> Work to complete
The records below are to be copied word for word, with every picture left out.

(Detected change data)
=-=-=

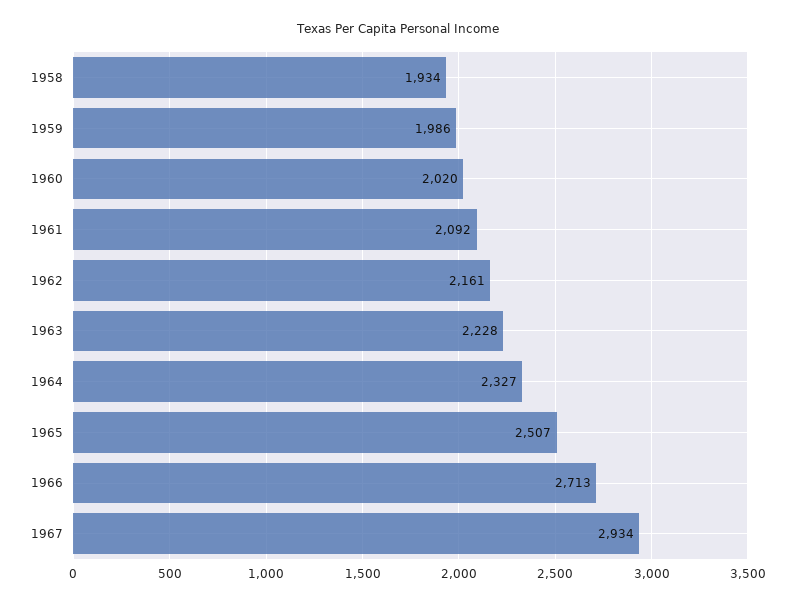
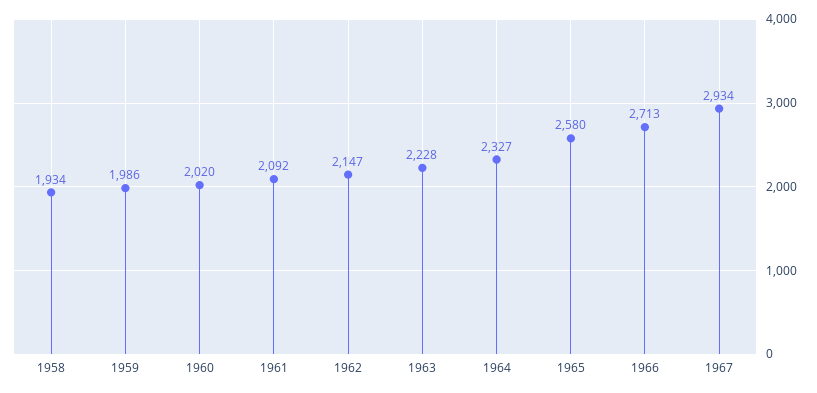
  {
    "1958": 1934,
    "1959": 1986,
    "1960": 2020,
    "1961": 2092,
-   "1962": 2161,
+   "1962": 2147,
    "1963": 2228,
    "1964": 2327,
-   "1965": 2507,
+   "1965": 2580,
    "1966": 2713,
    "1967": 2934
  }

=-=-=

> Exercise output
  {
    "1958": 1934,
    "1959": 1986,
    "1960": 2020,
    "1961": 2092,
-   "1962": 2161,
+   "1962": 2147,
    "1963": 2228,
    "1964": 2327,
-   "1965": 2507,
+   "1965": 2580,
    "1966": 2713,
    "1967": 2934
  }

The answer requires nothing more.